Studies on the nature of the water-oxidizing enzyme. I. The effect of trypsin on the system-II reaction pattern in inside-out thylakoids

Abstract

The effect of mild trypsination on the system-II reaction pattern of inside-out thylakoids has been analyzed by measurements of oxygen yield, fluorescence induction and laser-pulse-induced absorption changes at 320 and 830 nm. The following was found. (1) The average oxygen yield per flash drastically declines after trypsination at pH 7.4, while at pH 6.5 only small effects are observed. (2) The area over the fluorescence induction curves becomes reduced by 30–40% after trypsination at either pH 6.5 or 7.4, but in the latter case the maximum level is attained only after addition of hydroxylamine as PS-II donor.
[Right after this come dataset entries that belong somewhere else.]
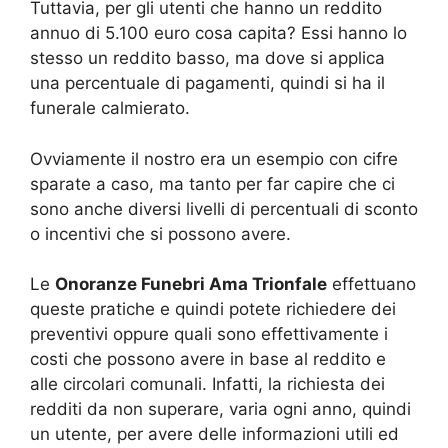
Tuttavia, per gli utenti che hanno un reddito
annuo di 5.100 euro cosa capita? Essi hanno lo
stesso un reddito basso, ma dove si applica
una percentuale di pagamenti, quindi si ha il
funerale calmierato.
Ovviamente il nostro era un esempio con cifre
sparate a caso, ma tanto per far capire che ci
sono anche diversi livelli di percentuali di sconto
o incentivi che si possono avere.
Le
Onoranze Funebri Ama Trionfale
effettuano
queste pratiche e quindi potete richiedere dei
preventivi oppure quali sono effettivamente i
costi che possono avere in base al reddito e
alle circolari comunali. Infatti, la richiesta dei
redditi da non superare, varia ogni anno, quindi
un utente, per avere delle informazioni utili ed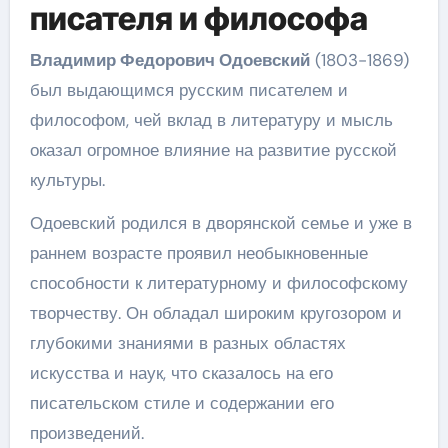
писателя и философа
Владимир Федорович Одоевский
(1803-1869)
был выдающимся русским писателем и
философом, чей вклад в литературу и мысль
оказал огромное влияние на развитие русской
культуры.
Одоевский родился в дворянской семье и уже в
раннем возрасте проявил необыкновенные
способности к литературному и философскому
творчеству. Он обладал широким кругозором и
глубокими знаниями в разных областях
искусства и наук, что сказалось на его
писательском стиле и содержании его
произведений.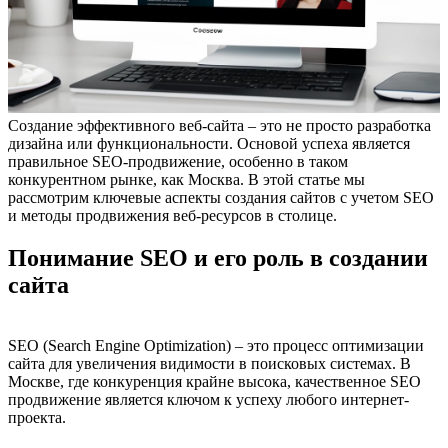
Создание эффективного веб-сайта – это не просто разработка
дизайна или функциональности. Основой успеха является
правильное SEO-продвижение, особенно в таком
конкурентном рынке, как Москва. В этой статье мы
рассмотрим ключевые аспекты создания сайтов с учетом SEO
и методы продвижения веб-ресурсов в столице.
Понимание SEO и его роль в создании
сайта
SEO (Search Engine Optimization) – это процесс оптимизации
сайта для увеличения видимости в поисковых системах. В
Москве, где конкуренция крайне высока, качественное SEO
продвижение является ключом к успеху любого интернет-
проекта.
On the other hand, the area over the induction curve in the presence of DCMU, which is 10–12 times smaller than without DCMU, remains unaffected by trypsin treatment. (3) The oscillation pattern of the oxygen yield induced by a flash train in dark-adapted inside-out thylakoids is not markedly affected by trypsin treatment, even at more than 80% inhibition of the oxygen-evolving capacity. (4) After trypsination of inside-out thylakoids, a large 10 μs decay arises in the relaxation kinetics of the 830 nm absorption changes, whereas the 320 nm absorption changes are dominated by a rather slow decay. (5) The half-life time of the microsecond kinetics at 830 nm elicited by trypsination of inside-out thylakoids reveals almost the same pH dependence as the corresponding relaxation kinetics in Tris-washed inside-out thylakoids. (6) The relaxation kinetics of the absorption changes at 320 and 830 nm in Tris-washed inside-out thylakoids become significantly modified after trypsin treatment. Based upon these findings, it is concluded that beyond the well-characterized polypeptides with 16, 23 and 33 kDa there exists a further protein that is exposed to the inner side of the thylakoid and that affects the electron transport in system II. The nature and the physiological role of this polypeptide still remain to be elucidated.